Two distinct stories, Kate. First, Mistral is explicitly carving out an industrial-AI lane — physics-aware models for engineering and manufacturing — while the U.S. giants chase consumer chatbots and code generation. With ASML in the cap table, that's a credible European wedge. High-value, capital-intensive, harder for U.S. cloud incumbents to replicate. Second, it's a useful data point against the Europe-can't-do-AI narrative we covered Monday with Mensch's two-year vassal-state warning. Though as one HN commenter noted, without major capital and datacenter buildout, the playing field is still tilted.
And the last one, Marcus. Google sunsets Gemini CLI.

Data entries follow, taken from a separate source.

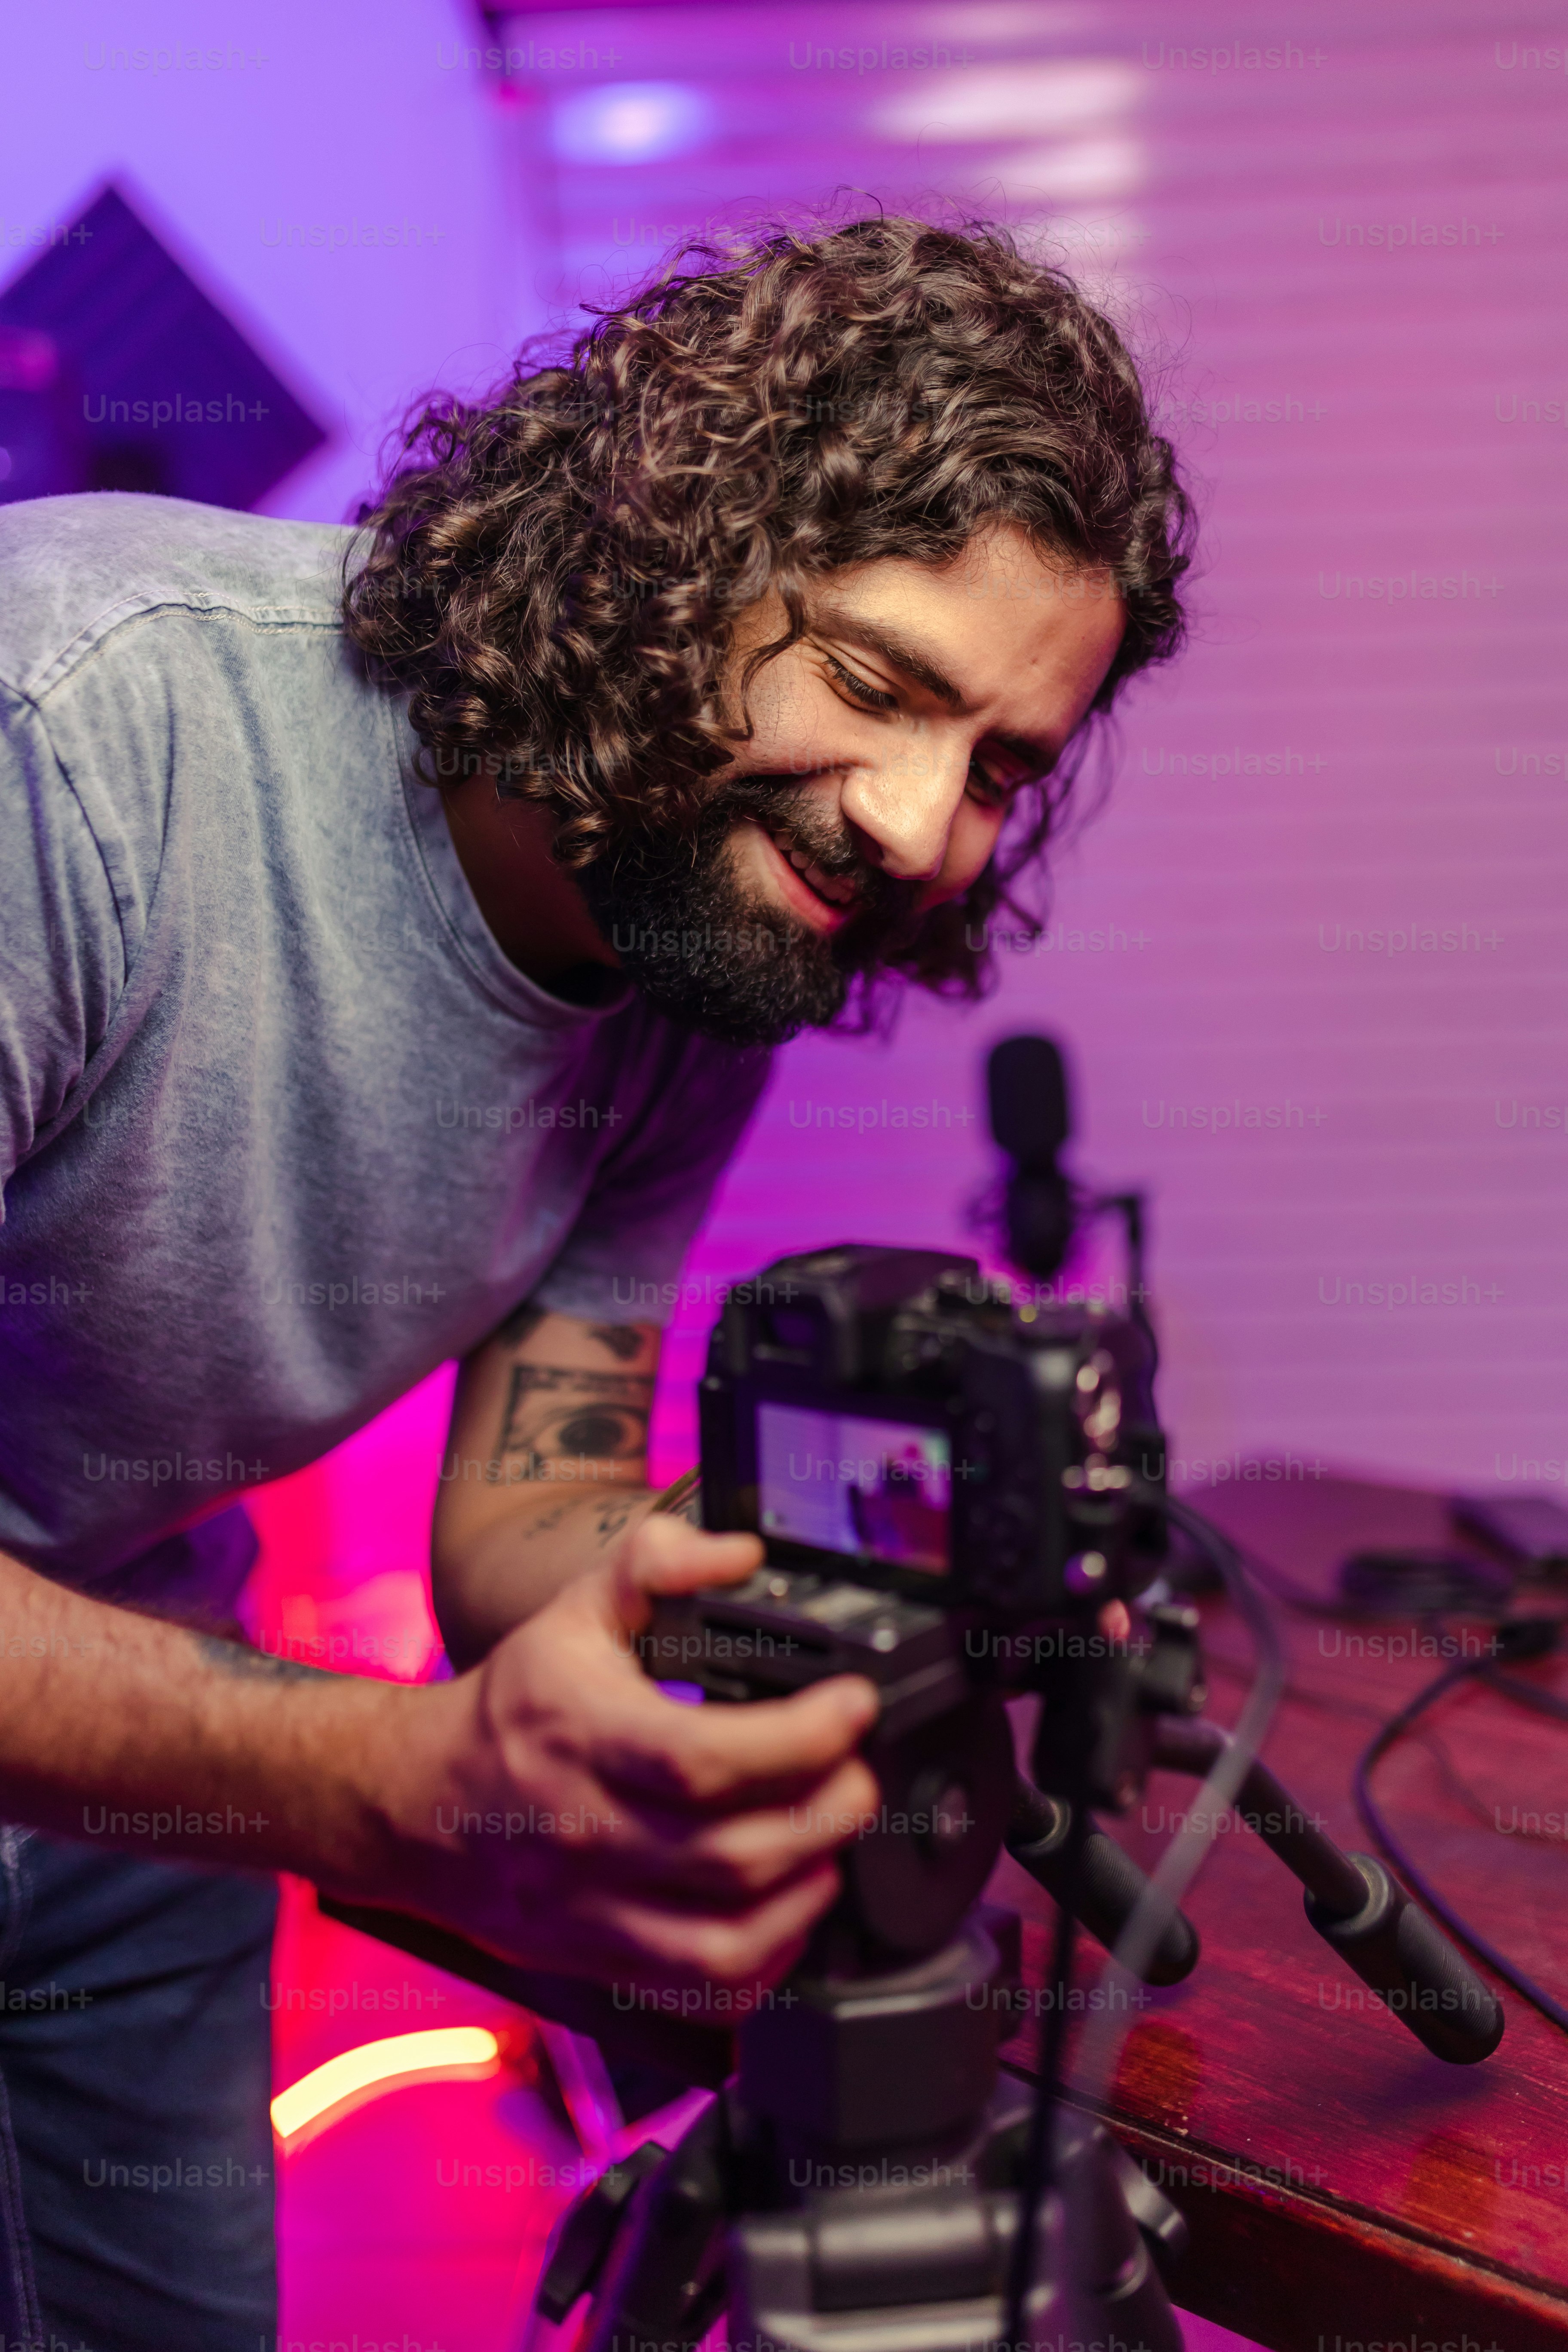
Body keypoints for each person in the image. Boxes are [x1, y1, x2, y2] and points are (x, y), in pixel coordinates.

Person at [0, 217, 1190, 2348]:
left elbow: (524, 1523)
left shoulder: (700, 946)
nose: (927, 827)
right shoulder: (72, 734)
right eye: (880, 680)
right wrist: (398, 1783)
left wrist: (834, 1593)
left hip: (125, 1774)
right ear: (656, 560)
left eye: (1002, 764)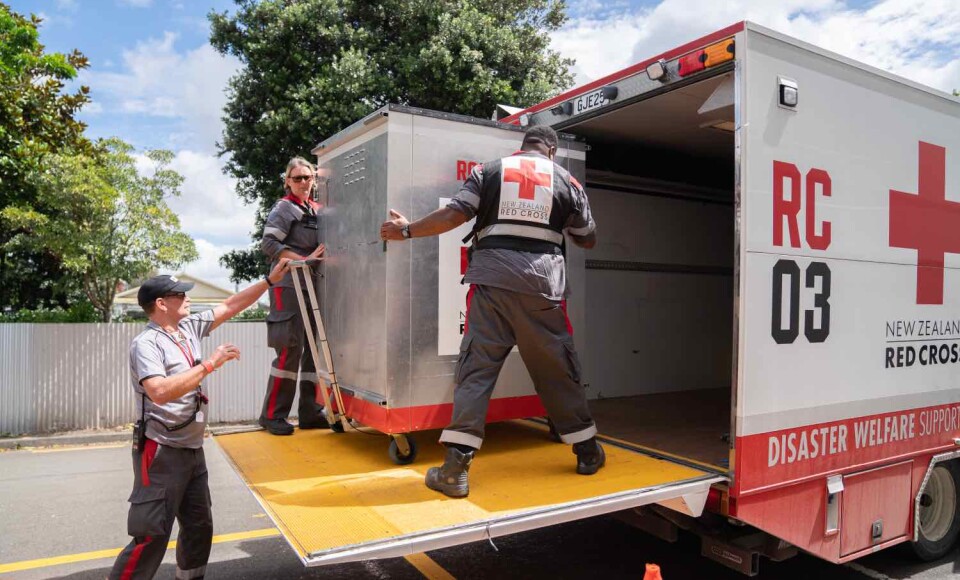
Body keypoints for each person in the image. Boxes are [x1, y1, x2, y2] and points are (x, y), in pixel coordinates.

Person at [380, 125, 603, 498]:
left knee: (477, 368)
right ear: (551, 150)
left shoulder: (489, 171)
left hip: (492, 283)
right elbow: (588, 237)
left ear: (523, 146)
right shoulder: (567, 181)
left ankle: (455, 471)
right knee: (556, 367)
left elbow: (453, 215)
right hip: (542, 287)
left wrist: (405, 232)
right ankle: (587, 452)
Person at [109, 260, 291, 580]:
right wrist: (210, 364)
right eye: (180, 294)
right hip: (161, 449)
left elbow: (230, 305)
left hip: (192, 448)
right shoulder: (146, 344)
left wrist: (269, 280)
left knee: (199, 527)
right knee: (152, 533)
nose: (188, 298)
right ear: (161, 304)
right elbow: (159, 391)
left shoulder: (187, 328)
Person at [259, 157, 329, 436]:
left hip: (311, 286)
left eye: (308, 177)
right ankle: (272, 416)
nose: (303, 182)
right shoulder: (285, 208)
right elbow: (269, 243)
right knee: (289, 351)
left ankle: (310, 413)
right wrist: (303, 259)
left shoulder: (315, 209)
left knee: (313, 351)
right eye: (297, 178)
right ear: (287, 181)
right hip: (288, 286)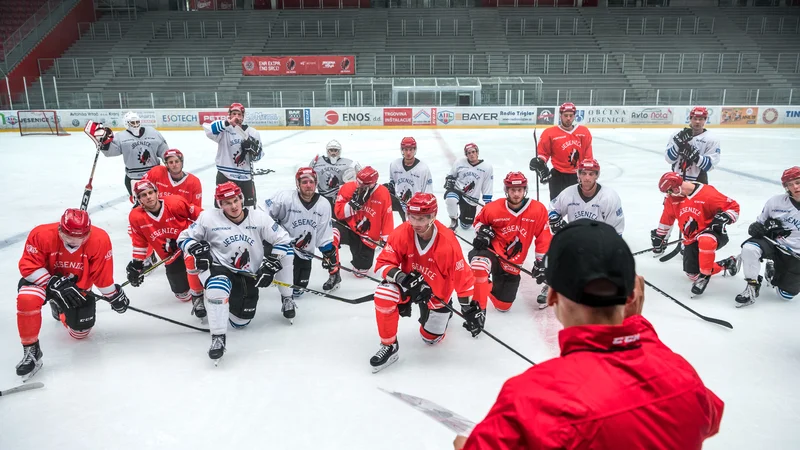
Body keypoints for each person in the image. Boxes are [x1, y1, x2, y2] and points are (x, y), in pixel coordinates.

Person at [454, 220, 724, 450]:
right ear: (632, 294)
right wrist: (637, 327)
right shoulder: (683, 377)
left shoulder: (529, 398)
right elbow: (710, 416)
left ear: (552, 296)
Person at [177, 182, 294, 361]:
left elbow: (284, 240)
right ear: (219, 204)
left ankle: (286, 296)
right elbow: (183, 238)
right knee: (217, 287)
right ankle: (218, 337)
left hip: (247, 273)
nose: (233, 206)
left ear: (242, 199)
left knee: (241, 322)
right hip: (219, 267)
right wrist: (195, 248)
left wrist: (271, 265)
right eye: (227, 202)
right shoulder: (208, 218)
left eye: (235, 200)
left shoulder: (259, 218)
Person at [15, 209, 129, 379]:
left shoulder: (99, 238)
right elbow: (28, 265)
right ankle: (31, 350)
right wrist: (51, 282)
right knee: (27, 297)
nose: (75, 242)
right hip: (44, 282)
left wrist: (113, 296)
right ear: (60, 230)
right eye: (70, 237)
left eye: (81, 237)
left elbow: (101, 274)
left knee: (80, 334)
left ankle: (60, 309)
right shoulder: (41, 234)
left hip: (76, 289)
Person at [370, 193, 477, 373]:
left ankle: (445, 310)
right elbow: (382, 264)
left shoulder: (448, 242)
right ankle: (389, 346)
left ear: (433, 216)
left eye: (422, 218)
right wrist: (402, 278)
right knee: (384, 293)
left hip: (436, 294)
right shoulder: (402, 233)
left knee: (430, 340)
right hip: (408, 287)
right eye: (412, 217)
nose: (416, 223)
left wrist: (469, 309)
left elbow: (463, 279)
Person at [469, 172, 552, 313]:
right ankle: (477, 309)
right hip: (491, 253)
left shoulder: (537, 210)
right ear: (506, 190)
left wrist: (541, 261)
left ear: (525, 190)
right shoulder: (493, 208)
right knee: (479, 265)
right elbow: (478, 222)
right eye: (512, 190)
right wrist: (482, 232)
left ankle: (485, 285)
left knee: (503, 306)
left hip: (512, 264)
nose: (516, 194)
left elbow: (543, 238)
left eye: (519, 190)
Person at [652, 172, 741, 296]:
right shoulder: (671, 200)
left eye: (669, 191)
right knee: (692, 275)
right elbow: (667, 218)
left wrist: (724, 218)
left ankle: (704, 277)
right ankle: (726, 264)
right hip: (691, 238)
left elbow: (733, 207)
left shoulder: (707, 193)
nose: (668, 194)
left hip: (713, 233)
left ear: (677, 188)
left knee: (706, 240)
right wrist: (660, 236)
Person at [127, 180, 205, 319]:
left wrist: (196, 235)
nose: (149, 197)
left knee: (192, 260)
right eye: (143, 195)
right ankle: (195, 286)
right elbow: (139, 241)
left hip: (190, 245)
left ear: (157, 193)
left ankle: (199, 295)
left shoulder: (175, 203)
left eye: (151, 192)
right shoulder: (136, 217)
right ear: (138, 200)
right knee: (182, 295)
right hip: (170, 256)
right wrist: (137, 265)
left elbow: (203, 217)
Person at [265, 167, 339, 296]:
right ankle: (279, 280)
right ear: (297, 184)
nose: (308, 185)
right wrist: (273, 230)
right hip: (285, 249)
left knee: (298, 290)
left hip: (305, 252)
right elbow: (264, 214)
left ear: (316, 183)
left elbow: (323, 232)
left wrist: (328, 252)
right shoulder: (285, 198)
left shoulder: (323, 204)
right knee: (288, 287)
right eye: (304, 182)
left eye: (311, 182)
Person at [735, 166, 800, 307]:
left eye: (798, 182)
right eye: (790, 184)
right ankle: (752, 285)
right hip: (775, 244)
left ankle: (772, 270)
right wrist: (756, 228)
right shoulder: (775, 202)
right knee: (750, 248)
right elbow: (760, 223)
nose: (795, 187)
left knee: (785, 295)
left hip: (796, 254)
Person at [94, 111, 168, 202]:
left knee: (160, 200)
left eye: (137, 122)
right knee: (141, 203)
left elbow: (163, 149)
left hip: (154, 175)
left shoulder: (152, 132)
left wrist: (168, 161)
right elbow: (110, 152)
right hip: (134, 177)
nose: (135, 125)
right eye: (132, 122)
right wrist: (104, 142)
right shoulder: (120, 136)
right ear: (126, 123)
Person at [333, 166, 394, 278]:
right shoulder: (348, 188)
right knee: (332, 235)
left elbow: (387, 217)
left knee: (360, 273)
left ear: (373, 183)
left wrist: (387, 240)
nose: (360, 186)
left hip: (368, 236)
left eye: (364, 184)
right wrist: (351, 205)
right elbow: (338, 214)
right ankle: (333, 268)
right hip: (349, 228)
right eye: (359, 182)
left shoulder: (383, 193)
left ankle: (360, 262)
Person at [529, 102, 593, 200]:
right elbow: (543, 153)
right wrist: (540, 161)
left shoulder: (583, 132)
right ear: (560, 116)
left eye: (571, 116)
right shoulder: (550, 133)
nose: (568, 118)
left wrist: (587, 173)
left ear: (574, 116)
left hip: (577, 175)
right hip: (557, 175)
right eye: (565, 115)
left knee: (578, 208)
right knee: (556, 208)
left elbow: (588, 156)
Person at [203, 103, 263, 208]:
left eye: (239, 114)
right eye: (234, 114)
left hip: (245, 177)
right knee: (221, 208)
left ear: (243, 116)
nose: (236, 117)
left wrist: (254, 151)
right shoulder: (224, 129)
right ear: (229, 115)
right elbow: (209, 130)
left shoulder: (253, 133)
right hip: (225, 175)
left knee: (248, 209)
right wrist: (227, 123)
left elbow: (258, 156)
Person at [548, 158, 624, 235]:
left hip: (600, 241)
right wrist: (554, 219)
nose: (587, 178)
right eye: (584, 173)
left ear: (596, 176)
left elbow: (616, 228)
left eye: (591, 174)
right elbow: (553, 208)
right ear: (579, 175)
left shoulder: (609, 197)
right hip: (575, 238)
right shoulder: (568, 193)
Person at [444, 143, 493, 230]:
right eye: (468, 153)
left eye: (473, 152)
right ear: (466, 155)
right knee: (451, 199)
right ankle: (454, 219)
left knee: (465, 226)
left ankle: (463, 219)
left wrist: (487, 201)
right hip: (457, 190)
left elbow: (487, 184)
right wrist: (449, 180)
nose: (471, 154)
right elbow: (451, 175)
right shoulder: (460, 162)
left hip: (471, 197)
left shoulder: (486, 167)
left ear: (477, 152)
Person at [666, 106, 721, 184]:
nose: (697, 121)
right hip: (676, 179)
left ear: (705, 120)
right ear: (690, 119)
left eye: (701, 119)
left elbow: (710, 166)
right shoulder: (677, 135)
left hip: (699, 181)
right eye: (695, 118)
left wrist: (696, 157)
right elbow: (669, 159)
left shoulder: (711, 139)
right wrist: (677, 145)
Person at [384, 137, 433, 222]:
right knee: (378, 199)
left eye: (411, 149)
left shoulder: (423, 169)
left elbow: (428, 192)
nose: (408, 153)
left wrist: (424, 206)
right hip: (399, 201)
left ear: (415, 150)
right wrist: (391, 185)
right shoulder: (395, 164)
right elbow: (393, 180)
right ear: (402, 150)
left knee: (410, 226)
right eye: (405, 149)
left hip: (416, 204)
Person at [310, 140, 360, 208]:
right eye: (331, 150)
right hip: (322, 197)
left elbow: (360, 178)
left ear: (339, 151)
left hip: (340, 198)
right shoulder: (317, 162)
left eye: (335, 150)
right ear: (327, 151)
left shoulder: (349, 163)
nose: (333, 153)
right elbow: (309, 176)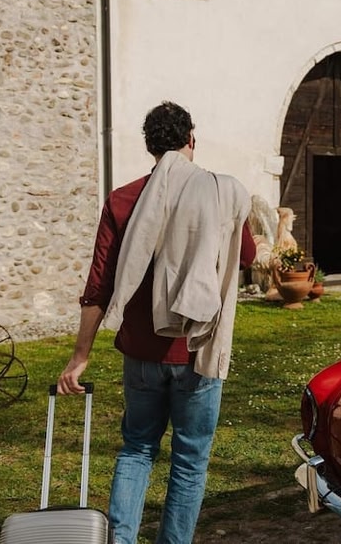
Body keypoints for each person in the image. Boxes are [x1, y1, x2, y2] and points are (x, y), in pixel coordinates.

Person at [57, 100, 256, 544]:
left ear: (150, 147)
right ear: (191, 140)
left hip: (141, 353)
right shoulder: (220, 194)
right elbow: (246, 257)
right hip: (196, 350)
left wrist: (80, 355)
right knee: (189, 461)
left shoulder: (122, 200)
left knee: (137, 449)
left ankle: (121, 540)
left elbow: (98, 285)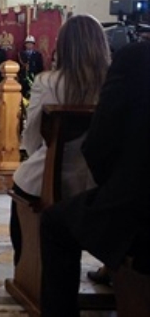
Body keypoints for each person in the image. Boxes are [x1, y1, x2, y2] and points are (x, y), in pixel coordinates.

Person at [39, 39, 150, 316]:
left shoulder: (136, 58)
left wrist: (113, 186)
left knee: (54, 223)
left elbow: (100, 145)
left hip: (140, 209)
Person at [8, 15, 111, 267]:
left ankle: (28, 268)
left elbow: (32, 138)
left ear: (63, 46)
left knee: (22, 180)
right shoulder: (111, 85)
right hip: (97, 185)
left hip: (47, 181)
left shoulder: (47, 82)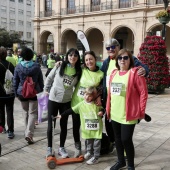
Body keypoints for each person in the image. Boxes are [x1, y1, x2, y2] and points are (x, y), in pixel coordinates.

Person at [101, 38, 149, 152]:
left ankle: (126, 152)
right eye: (108, 48)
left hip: (126, 101)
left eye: (113, 47)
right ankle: (116, 148)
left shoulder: (126, 58)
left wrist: (145, 70)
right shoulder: (106, 62)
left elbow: (143, 67)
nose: (111, 49)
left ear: (118, 47)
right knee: (110, 128)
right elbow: (99, 74)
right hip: (110, 100)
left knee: (125, 134)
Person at [106, 49, 148, 170]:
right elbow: (110, 93)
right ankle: (120, 161)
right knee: (117, 139)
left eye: (125, 58)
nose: (122, 60)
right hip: (115, 113)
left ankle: (130, 165)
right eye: (120, 58)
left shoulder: (135, 73)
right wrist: (108, 109)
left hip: (129, 114)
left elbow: (143, 93)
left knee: (126, 139)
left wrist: (141, 112)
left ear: (130, 60)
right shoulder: (114, 73)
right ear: (117, 60)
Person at [44, 48, 82, 158]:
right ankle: (49, 148)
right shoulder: (59, 66)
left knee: (64, 125)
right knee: (51, 125)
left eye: (75, 55)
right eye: (70, 55)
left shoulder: (79, 70)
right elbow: (50, 78)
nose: (72, 57)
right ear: (67, 56)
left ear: (78, 58)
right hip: (53, 99)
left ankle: (61, 148)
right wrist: (46, 89)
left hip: (66, 101)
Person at [57, 86, 104, 165]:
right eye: (86, 94)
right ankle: (89, 152)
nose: (87, 97)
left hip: (97, 129)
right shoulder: (81, 104)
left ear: (93, 97)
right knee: (89, 141)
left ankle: (96, 157)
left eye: (90, 96)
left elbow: (102, 109)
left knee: (96, 144)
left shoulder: (96, 104)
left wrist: (101, 112)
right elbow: (71, 110)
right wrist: (62, 115)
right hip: (87, 129)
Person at [71, 51, 104, 158]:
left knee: (89, 128)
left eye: (90, 59)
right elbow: (70, 65)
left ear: (95, 59)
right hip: (77, 103)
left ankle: (91, 150)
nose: (89, 61)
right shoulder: (81, 69)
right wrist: (60, 64)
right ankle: (78, 148)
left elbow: (102, 88)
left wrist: (98, 95)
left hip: (90, 105)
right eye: (86, 60)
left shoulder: (101, 74)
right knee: (76, 127)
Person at [13, 47, 44, 144]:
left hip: (22, 92)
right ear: (31, 56)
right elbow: (40, 80)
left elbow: (15, 81)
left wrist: (15, 93)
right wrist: (41, 91)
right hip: (34, 92)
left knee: (25, 112)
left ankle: (27, 132)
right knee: (33, 113)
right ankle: (29, 134)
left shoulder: (18, 67)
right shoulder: (36, 66)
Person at [0, 47, 15, 138]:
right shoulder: (11, 65)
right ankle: (11, 131)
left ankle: (2, 128)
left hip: (0, 94)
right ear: (6, 54)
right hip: (10, 93)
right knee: (10, 111)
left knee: (1, 111)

Thirty-day clock, Kate. Google announced that Gemini CLI and Gemini Code Assist IDE extensions stop serving requests on June eighteenth for AI Pro, Ultra, and free Gemini Code Assist users. Replacement is Antigravity CLI, now folded into Google Antigravity 2.0 — their new agent-first development platform. The new CLI is written in Go for faster startup, orchestrates multiple agents in the background, shares its harness with the Antigravity desktop app. Skills, Hooks, Subagents, and Extensions — now called plugins — carry over. Gemini CLI was Apache 2.0 open source. Antigravity CLI's GitHub repo currently contains only a README and a demo GIF. Enterprise customers with Gemini Code Assist Standard or Enterprise licenses are unaffected.
Developer reaction.
Weary, Kate. Hacker News thread was the predictable mix — classic Google ship-then-sunset behavior, thirty days is short, open-source replaced with an empty repo. The strategic read is sharper. Google is betting that the terminal as a single-agent shell is over and the future is multi-agent orchestration. Combined with Gemini 3.5 Flash being optimized for agent workflows, you can see Google trying to leapfrog Claude Code and OpenAI Codex by changing the abstraction layer rather than competing tool-for-tool. Whether that bet pays off depends on whether developers actually want their CLI managing multiple background agents, or whether they just want a fast, focused shell.
Big picture, Marcus.
Four through-lines today, Kate. First, the Anthropic gravity well keeps deepening. Karpathy lands on the pre-training team. The Stainless acquihire yesterday. The nine-hundred-fifty-billion-dollar talks. The company that started as the safety spinoff is now arguably the highest-status destination in frontier AI. Second, Google I/O was one strategy in four packages. Gemini 3.5 Flash, Omni, the search box redesign, Antigravity CLI — every consumer surface rebuilt around agents, and the token prices reset to match the economics. Third, two security failures point at the same soft underbelly. GitHub's own breach and CISA's GovCloud leak both highlight how AI-assisted developer tooling — VS Code extensions, ChatGPT pastes, secrets-in-prompts — is the new attack surface. The OpenAI-and-Google watermarking pact tries to harden one end of the AI content stack the same week the developer end is publicly cracking. Fourth, inference economics are finally biting. Flash going from thirty cents to a dollar fifty input is the loudest signal yet that subsidized tokens forever is ending — which ties straight back to the time-bomb essay we covered Monday. The pro-Western libertarian read, Kate, is that competition is doing exactly what it should. Anthropic earning its talent. Google forcing real pricing. Mistral carving out a European industrial lane. The harder part is institutional. The agency that tells everyone else how to secure their secrets had its keys in a public repo for six months. The platform every developer trusts can't say yet how its own repos walked out the door. Capability is racing ahead of competence. Watch the next thirty days — that's when Antigravity replaces Gemini CLI, when GitHub's post-mortem lands, and when the GovCloud forensic timeline gets published. Those three reports will tell us whether the cracks are isolated or systemic.
That's your AI in 15 for today. See you tomorrow.